I want to tell you I don’t care what anyone thinks, but that’s not true, I hate upsetting people. I want to tell you I can handle motherhood and working full time, but sometimes it’s too much. I can’t be everything all the time. I know what advice I would give my friends—kids get sick, don’t worry about it.
Truth be told, I don’t feel guilty about staying home with my sick child, because motherhood is my first job, and always takes priority. But, as a working mother I have dual responsibility and obligation—I’m a mother and an employee, and today, fulfilling one responsibility means bailing on the other. I struggle with this every time. (There’s the perfectionist thing, again.)
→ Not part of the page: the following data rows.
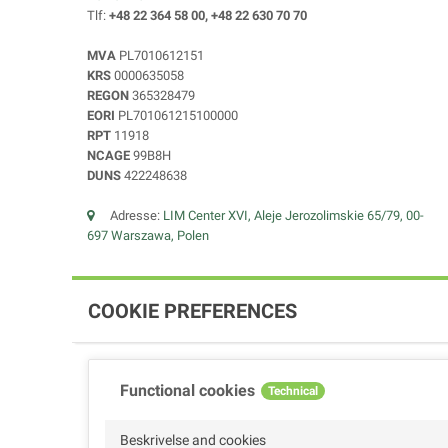
Tlf:
+48 22 364 58 00, +48 22 630 70 70
MVA
PL7010612151
KRS
0000635058
REGON
365328479
EORI
PL701061215100000
RPT
11918
NCAGE
99B8H
DUNS
422248638
Adresse:
LIM Center XVI, Aleje Jerozolimskie 65/79, 00-
697 Warszawa, Polen
COOKIE PREFERENCES
Functional cookies
Technical
Beskrivelse and cookies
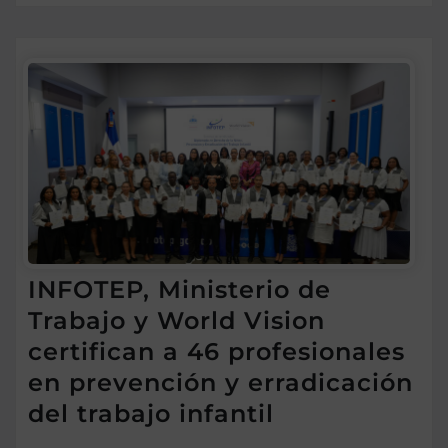
INFOTEP, Ministerio de
Trabajo y World Vision
certifican a 46 profesionales
en prevención y erradicación
del trabajo infantil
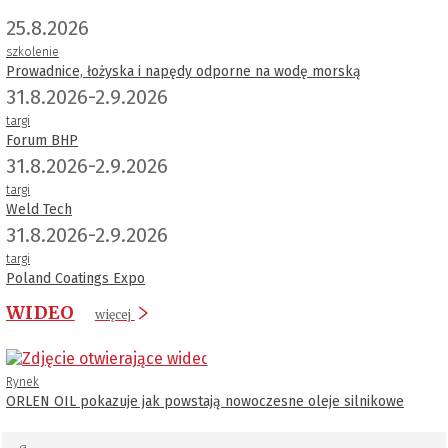
25.8.2026
szkolenie
Prowadnice, łożyska i napędy odporne na wodę morską
31.8.2026-2.9.2026
targi
Forum BHP
31.8.2026-2.9.2026
targi
Weld Tech
31.8.2026-2.9.2026
targi
Poland Coatings Expo
WIDEO
więcej
Rynek
ORLEN OIL pokazuje jak powstają nowoczesne oleje silnikowe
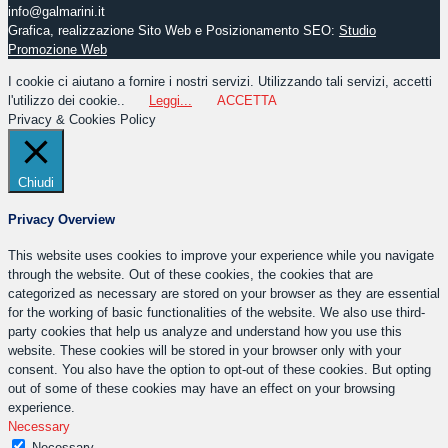
info@galmarini.it
Grafica, realizzazione Sito Web e Posizionamento SEO:
Studio
Promozione Web
I cookie ci aiutano a fornire i nostri servizi. Utilizzando tali servizi, accetti
l'utilizzo dei cookie..
Leggi...
ACCETTA
Privacy & Cookies Policy
Chiudi
Privacy Overview
This website uses cookies to improve your experience while you navigate
through the website. Out of these cookies, the cookies that are
categorized as necessary are stored on your browser as they are essential
for the working of basic functionalities of the website. We also use third-
party cookies that help us analyze and understand how you use this
website. These cookies will be stored in your browser only with your
consent. You also have the option to opt-out of these cookies. But opting
out of some of these cookies may have an effect on your browsing
experience.
Necessary
Necessary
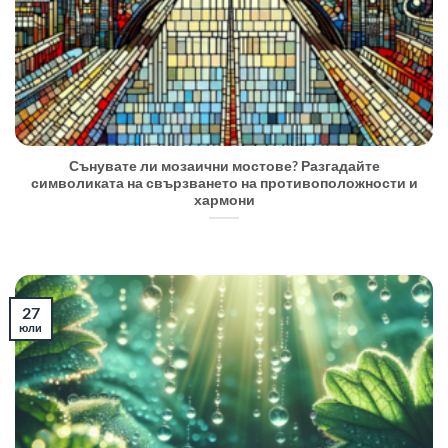
Сънувате ли мозаични мостове? Разгадайте
символиката на свързването на противоположности и
хармони
27
юли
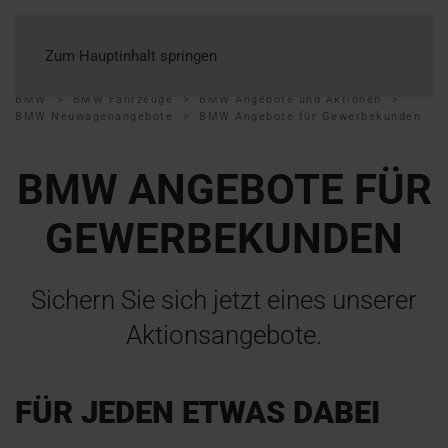
Zum Hauptinhalt springen
BMW
BMW Fahrzeuge
BMW Angebote und Aktionen
BMW Neuwagenangebote
BMW Angebote für Gewerbekunden
BMW ANGEBOTE FÜR
GEWERBEKUNDEN
Sichern Sie sich jetzt eines unserer
Aktionsangebote.
FÜR JEDEN ETWAS DABEI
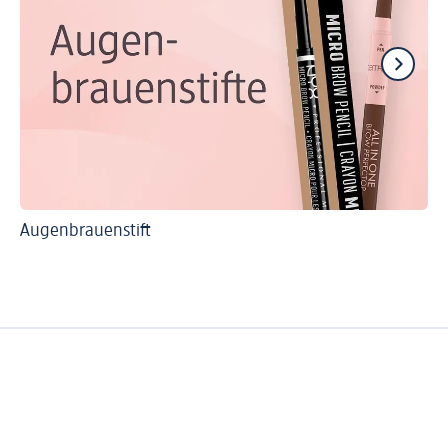
Augenbrauenstift
Ti
Au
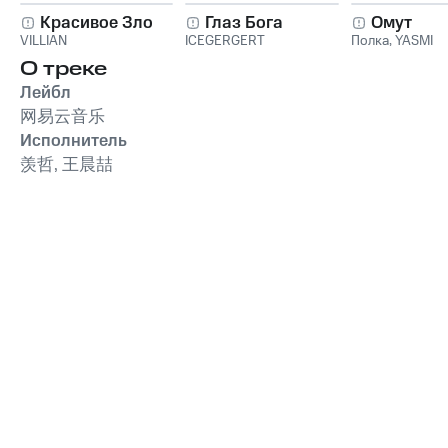
Красивое Зло
Глаз Бога
Омут
VILLIAN
ICEGERGERT
Полка
,
YASMI
О треке
Лейбл
网易云音乐
Исполнитель
羡哲, 王晨喆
I’m fortunate to have a boss who is understanding, and has never once questioned my absences, but I still feel like a total flake. This is what it’s like to be a working mom—knowing you are exactly where you should be, but still feeling guilty about letting others down. This guilt is completely self-imposed, by the way, my co-workers are wonderful. But, calling-in to work always makes me feel guilty—even with an iron-clad excuse.
I have no control over this, I know that. I won’t be receiving an award for my attendance anytime soon, but it is what it is. It’s not possible to be the best at everything, all the time. I’m a mother first and foremost, and today, I’m being the best mother I can be. Maybe tomorrow I’ll be the best at my other job.